Dès lors, Jérôme Labrecque va visiter le Loew’s (1917), le Palace (1921), renommé l’Allen en 1922, le York (1938) et l’Impérial (1913). Sur le rideau de scène d’amiante de l’Impérial, il découvre la signature de Briffa. Il s’intéresse alors aux recherches de Philip Dombowsky sur ce peintre, qui décora aussi des églises, dont l’église orthodoxe antiochoise St-George (1939-1940) rue Jean-Talon Est.
Comment un peintre de cinéma s’est-il retrouvé à peindre des lieux sacrés ? Grâce à ses bonnes relations avec la famille Lawand, prospères et influents paroissiens.
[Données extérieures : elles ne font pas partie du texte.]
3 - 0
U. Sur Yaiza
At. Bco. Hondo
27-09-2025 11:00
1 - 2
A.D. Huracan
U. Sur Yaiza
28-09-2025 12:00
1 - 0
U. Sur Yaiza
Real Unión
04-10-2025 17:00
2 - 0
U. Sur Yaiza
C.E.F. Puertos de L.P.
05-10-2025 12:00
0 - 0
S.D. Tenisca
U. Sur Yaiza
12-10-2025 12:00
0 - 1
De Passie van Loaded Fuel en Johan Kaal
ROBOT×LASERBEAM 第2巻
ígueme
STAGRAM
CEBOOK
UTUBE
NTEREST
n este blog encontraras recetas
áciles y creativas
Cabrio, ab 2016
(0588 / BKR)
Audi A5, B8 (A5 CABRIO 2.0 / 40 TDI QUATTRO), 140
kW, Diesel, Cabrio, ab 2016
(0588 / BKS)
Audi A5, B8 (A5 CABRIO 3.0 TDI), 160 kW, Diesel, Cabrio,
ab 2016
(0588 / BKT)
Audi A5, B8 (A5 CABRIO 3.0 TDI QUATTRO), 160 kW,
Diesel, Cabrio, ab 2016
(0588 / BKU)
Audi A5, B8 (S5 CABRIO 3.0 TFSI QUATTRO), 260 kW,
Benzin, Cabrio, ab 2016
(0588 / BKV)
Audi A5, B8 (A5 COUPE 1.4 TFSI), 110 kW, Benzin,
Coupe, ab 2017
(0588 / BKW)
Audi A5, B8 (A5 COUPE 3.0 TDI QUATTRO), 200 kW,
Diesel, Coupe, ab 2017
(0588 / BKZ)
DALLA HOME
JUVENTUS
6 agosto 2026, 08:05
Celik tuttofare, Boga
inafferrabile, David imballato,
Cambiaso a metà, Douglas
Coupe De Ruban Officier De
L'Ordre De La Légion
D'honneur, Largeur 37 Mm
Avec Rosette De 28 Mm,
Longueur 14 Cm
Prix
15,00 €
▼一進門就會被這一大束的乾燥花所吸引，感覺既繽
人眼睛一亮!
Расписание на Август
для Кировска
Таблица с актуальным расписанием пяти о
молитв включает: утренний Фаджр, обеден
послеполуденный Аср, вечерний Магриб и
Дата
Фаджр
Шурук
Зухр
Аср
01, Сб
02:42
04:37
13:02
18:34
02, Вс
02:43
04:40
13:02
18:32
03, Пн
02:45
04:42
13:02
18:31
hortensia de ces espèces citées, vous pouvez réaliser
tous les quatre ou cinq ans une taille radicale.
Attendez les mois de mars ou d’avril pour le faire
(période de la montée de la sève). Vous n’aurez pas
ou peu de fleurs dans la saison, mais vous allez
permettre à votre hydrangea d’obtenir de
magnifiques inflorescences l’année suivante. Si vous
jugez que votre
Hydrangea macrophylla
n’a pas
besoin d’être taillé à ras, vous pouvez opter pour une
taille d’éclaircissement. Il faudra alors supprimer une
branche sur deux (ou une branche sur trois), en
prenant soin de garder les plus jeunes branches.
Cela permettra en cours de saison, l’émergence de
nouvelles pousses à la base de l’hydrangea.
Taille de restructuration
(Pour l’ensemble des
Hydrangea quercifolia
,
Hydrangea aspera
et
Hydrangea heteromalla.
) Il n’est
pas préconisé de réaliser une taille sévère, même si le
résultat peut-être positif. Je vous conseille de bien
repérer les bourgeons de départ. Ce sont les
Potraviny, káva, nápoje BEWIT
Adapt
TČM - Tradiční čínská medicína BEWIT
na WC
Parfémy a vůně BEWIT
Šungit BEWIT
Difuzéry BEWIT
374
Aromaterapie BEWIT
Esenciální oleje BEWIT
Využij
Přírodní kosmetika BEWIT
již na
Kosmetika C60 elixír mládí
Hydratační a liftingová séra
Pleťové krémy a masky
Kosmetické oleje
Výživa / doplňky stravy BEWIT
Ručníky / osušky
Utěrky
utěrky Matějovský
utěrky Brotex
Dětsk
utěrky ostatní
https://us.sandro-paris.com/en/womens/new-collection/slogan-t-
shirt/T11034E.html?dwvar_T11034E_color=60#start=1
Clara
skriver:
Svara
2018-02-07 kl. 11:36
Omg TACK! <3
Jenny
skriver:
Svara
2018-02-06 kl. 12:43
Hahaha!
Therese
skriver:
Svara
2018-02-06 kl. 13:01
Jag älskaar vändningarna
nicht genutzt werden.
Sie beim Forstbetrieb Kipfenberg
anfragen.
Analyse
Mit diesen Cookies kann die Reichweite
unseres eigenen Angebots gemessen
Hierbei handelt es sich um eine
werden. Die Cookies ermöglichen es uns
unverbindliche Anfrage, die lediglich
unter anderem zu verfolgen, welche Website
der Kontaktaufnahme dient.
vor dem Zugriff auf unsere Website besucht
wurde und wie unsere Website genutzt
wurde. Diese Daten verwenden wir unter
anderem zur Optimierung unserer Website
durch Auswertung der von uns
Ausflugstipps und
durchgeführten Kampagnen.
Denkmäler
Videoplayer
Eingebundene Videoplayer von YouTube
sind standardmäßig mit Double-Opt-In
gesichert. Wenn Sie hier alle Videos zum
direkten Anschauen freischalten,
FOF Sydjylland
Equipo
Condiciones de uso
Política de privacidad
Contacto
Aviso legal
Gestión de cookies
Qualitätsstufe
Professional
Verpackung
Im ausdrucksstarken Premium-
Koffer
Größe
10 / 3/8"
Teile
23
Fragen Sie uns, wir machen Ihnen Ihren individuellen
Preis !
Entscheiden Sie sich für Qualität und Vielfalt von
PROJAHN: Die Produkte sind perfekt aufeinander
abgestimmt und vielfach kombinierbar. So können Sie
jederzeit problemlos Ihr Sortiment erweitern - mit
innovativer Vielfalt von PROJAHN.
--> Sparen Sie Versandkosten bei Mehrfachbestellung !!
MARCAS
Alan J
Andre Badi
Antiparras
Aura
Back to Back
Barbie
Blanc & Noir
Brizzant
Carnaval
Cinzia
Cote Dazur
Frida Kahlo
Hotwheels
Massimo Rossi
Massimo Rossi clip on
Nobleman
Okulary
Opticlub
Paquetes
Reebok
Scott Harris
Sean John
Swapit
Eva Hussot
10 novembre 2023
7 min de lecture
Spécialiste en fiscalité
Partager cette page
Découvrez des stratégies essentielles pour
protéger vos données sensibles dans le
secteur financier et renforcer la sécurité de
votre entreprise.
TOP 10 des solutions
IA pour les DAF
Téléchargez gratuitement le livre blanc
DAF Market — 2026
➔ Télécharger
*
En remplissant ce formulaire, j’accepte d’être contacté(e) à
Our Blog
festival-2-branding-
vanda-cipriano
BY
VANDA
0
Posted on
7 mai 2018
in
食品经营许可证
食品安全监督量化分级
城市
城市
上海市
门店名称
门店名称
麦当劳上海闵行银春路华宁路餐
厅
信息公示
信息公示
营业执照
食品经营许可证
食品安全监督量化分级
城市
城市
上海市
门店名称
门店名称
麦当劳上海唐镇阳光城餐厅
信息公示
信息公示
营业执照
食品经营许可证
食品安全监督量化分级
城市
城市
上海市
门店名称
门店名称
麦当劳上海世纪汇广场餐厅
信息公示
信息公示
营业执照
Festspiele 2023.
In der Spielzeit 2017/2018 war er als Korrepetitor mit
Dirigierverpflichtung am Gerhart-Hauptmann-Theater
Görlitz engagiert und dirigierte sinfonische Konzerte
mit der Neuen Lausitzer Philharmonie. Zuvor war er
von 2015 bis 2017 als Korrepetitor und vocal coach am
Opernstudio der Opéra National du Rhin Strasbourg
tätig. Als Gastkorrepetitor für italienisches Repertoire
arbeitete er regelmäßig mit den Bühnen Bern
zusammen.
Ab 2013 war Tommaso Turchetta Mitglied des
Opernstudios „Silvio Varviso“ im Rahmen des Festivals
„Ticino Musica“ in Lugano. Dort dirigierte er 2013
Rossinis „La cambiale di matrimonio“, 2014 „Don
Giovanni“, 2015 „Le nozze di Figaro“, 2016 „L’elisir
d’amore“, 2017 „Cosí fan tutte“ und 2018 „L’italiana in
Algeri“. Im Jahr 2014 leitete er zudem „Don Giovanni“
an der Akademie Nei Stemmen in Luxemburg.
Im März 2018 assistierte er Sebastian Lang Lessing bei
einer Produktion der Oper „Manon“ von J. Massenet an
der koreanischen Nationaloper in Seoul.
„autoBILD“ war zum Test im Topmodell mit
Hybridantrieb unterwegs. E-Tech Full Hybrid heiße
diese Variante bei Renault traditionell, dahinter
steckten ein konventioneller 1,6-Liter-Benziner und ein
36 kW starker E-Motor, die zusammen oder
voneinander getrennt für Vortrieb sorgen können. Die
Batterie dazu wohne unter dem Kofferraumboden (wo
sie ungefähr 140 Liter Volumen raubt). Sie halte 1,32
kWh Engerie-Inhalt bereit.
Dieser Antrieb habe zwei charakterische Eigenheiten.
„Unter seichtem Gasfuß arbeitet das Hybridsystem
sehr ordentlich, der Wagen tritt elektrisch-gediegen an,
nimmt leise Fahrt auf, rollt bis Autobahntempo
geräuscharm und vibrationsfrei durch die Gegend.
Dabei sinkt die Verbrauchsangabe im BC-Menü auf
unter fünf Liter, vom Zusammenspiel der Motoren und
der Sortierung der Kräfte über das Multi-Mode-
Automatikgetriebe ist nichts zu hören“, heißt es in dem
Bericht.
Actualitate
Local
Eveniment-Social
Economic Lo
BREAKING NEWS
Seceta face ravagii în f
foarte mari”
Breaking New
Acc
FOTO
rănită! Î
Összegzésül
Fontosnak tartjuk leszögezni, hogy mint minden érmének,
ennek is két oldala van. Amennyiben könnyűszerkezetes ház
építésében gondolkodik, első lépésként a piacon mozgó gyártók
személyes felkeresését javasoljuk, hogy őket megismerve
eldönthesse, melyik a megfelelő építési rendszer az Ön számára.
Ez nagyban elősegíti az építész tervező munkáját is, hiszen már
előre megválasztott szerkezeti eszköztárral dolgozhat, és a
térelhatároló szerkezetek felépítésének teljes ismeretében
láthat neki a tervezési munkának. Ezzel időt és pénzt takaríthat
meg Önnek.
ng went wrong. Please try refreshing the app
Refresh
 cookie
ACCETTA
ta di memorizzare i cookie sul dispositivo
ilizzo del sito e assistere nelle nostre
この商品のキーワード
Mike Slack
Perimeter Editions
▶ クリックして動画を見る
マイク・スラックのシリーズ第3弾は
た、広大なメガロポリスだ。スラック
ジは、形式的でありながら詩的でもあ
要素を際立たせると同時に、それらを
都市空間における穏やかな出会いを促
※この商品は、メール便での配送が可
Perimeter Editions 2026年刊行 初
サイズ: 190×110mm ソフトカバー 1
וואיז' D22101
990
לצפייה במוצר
Immigrants syriens, les Lawand fondèrent à la fin des années 1920 la chaîne Confederation Amusements Ltd, qui fut pendant une dizaine d’années la plus importante chaîne indépendante de Montréal avant d’être reprise par la United Amusement, qui marchait main dans la main avec Famous Players. Pour l’anecdote, Jérôme Labrecque aurait contribué à sauver les peintures de Briffa, qualifiées de « spaghetti art » par les paroissiens préférant l’art byzantin, en discutant avec le prêtre de l’importance de cet artiste.
Lumière méditerranéenne
Hormis sa sépulture au cimetière Côte-des-Neiges et une rue portant son nom à Rivière-des-Prairies, que reste-t-il de l’oeuvre d’Emmanuel Briffa ?
« Plus on le connaît, moins il reste de son oeuvre, constate Jérôme Labrecque. À sa mort en 1955, tout disparaît. Il n’a rien laissé ; il ne reste que deux photos de Briffa, l’une de sa jeunesse, l’autre pour une publicité pour l’Outremont qui lui a aussi servi en Alberta où il était très connu. Tout ce qu’il restait, c’était ses théâtres. »
Que reste-t-il de ses théâtres ? « À la suite de la destruction des théâtres de Montréal, le Capitol de Trois-Rivières a repris du rang. Ce qui est intéressant avec celui-ci, c’est qu’on a gardé l’intérieur intact et agrandi l’édifice autour. On a aussi conservé l’éclairage ; l’une des choses que Briffa faisait très bien, c’était l’atmosphère. Le théâtre Outremont a été restauré correctement, mais il lui manque son âme, soit l’éclairage du plafond. »
Peintre de la lumière, spécialiste du trompe-l’oeil, Briffa n’avait pas son pareil pour créer des roses et des bleus, selon Jérôme Labrecque : « L’Outremont, c’était un jardin d’après-midi ensoleillé méditerranéen, Les fleurs, les végétaux, les chérubins, tout ça était fait pour être vu sous une lumière très colorée. Le théâtre Granada de Sherbrooke, un joyau très important c’est le dernier théâtre dit atmosphérique. Il y a peint une rue d’Espagne, mais ce qui manque aujourd’hui, c’est qu’au plafond de la salle, il avait fait installer des appareillages où passaient des nuages et un avion. Quand la salle était plongée dans le noir, son dôme était étoilé. »
Le décès de Briffa survient quelque temps après l’apparition de la télévision, qui sonna le glas de l’ère des grands palaces qu’on cessa de construire. « La légende veut que le dernier théâtre qu’aurait décoré Briffa soit le théâtre Van Horne (1949-1984). Quand on se tient au coin de Van Horne et Côte-des-Neiges, on peut encore voir Van Horne inscrit sur un bout de mur », fait remarquer Jérôme Labrecque.